Further studies indicated broader effects of Usp18 that may be targeted to treat other autoimmune diseases as well. It was previously reported that Usp18 regulates T‐cell activation and Th17 cell differentiation. Usp18‐deficient T cells were defective in Th17 differentiation, and Usp18−/− mice consecutively showed alterations in CNS inflammation (Liu et al, 2013). Usp18 has further been identified as a candidate gene for type I diabetes (Santin & Eizirik, 2013; Altorok et al, 2014), and active hypomethylated CpG sites of Usp18 were found to be expressed in patients with primary Sjögren's syndrome (Altorok et al, 2014). Furthermore, Usp18 may also be involved in viral infections that are often associated with a break of immunological tolerance and subsequent induction of autoimmune diseases. In fact, it was recently shown that in a mouse model of autoimmune diabetes, Usp18‐enforced viral replication evoked a break of immunological tolerance (Honke et al, 2013). Interestingly, the presence of intracranial calcifications as well as an increased type IFN‐signature due to reduced protein stability of Usp18 was described recently in Isg15‐deficient patients (Zhang et al, 2015).
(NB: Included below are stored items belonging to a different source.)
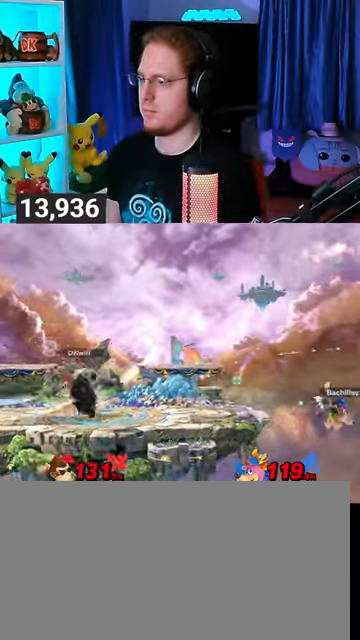
{"buttons": [], "left_stick": "left", "right_stick": "center", "events": [[367, "left_stick", "left"], [400, "right_stick", "right"], [467, "right_stick", "center"]]}
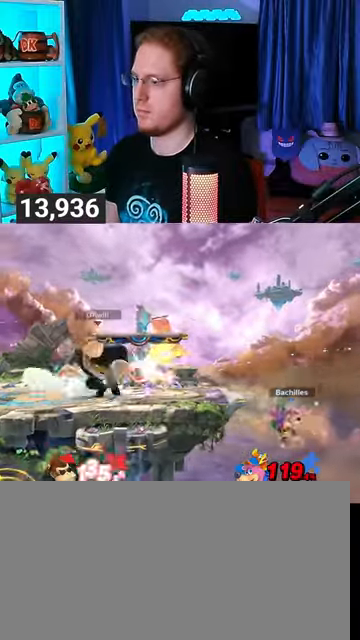
{"buttons": [], "left_stick": "left", "right_stick": "center", "events": [[133, "left_stick", "center"], [400, "left_stick", "left"]]}
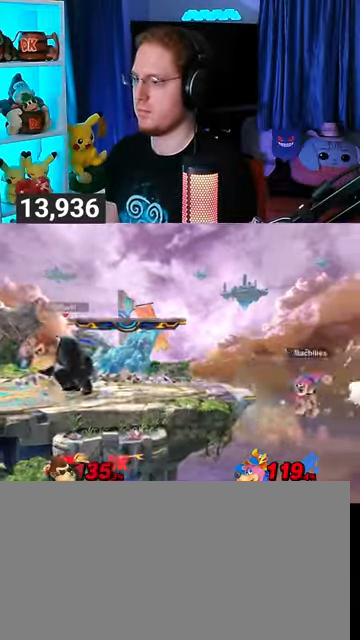
{"buttons": [], "left_stick": "right", "right_stick": "center", "events": [[67, "Y", "down"], [267, "Y", "up"], [267, "left_stick", "right"]]}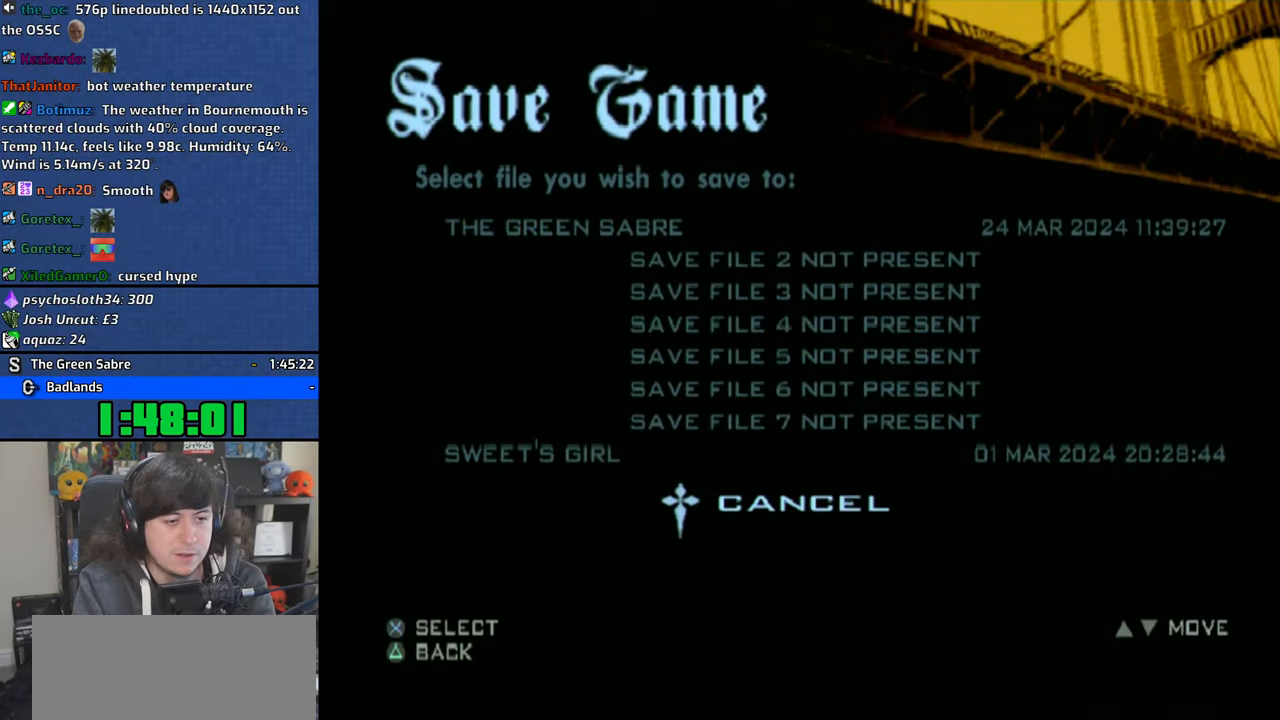
Gameplay with a controller (PlayStation layout); each line is a JSON object with the inputs held at the frame after it (dt_ms = milliseconds from this image to that frame). "button_events" lists button changes between this image and that frame as [ms after this image, input, new state], when the widget could be followed in between (sticks are given only as held states).
{"dt_ms": 500, "buttons": [], "left_stick": "center", "right_stick": "center", "button_events": [[50, "DPAD_DOWN", "up"], [83, "CROSS", "down"], [183, "CROSS", "up"], [316, "DPAD_DOWN", "down"], [383, "CROSS", "down"], [433, "DPAD_DOWN", "up"], [500, "CROSS", "up"]]}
In sum, we report here a crucial function of Usp18 in microglia activation during health and disease and provide evidence for Usp18‐related regulation of constitutive IFN activity in the CNS. These results may potentially assist our understanding and treatment of microglia‐associated brain diseases in general and inflammatory diseases in particular.
Materials and Methods
Active demyelinating MS samples that were histologically classified as described before (Lucchinetti et al, 2000). Samples were collected according to the approval by the Ethics Committee of the Albert‐Ludwigs University Freiburg, Germany.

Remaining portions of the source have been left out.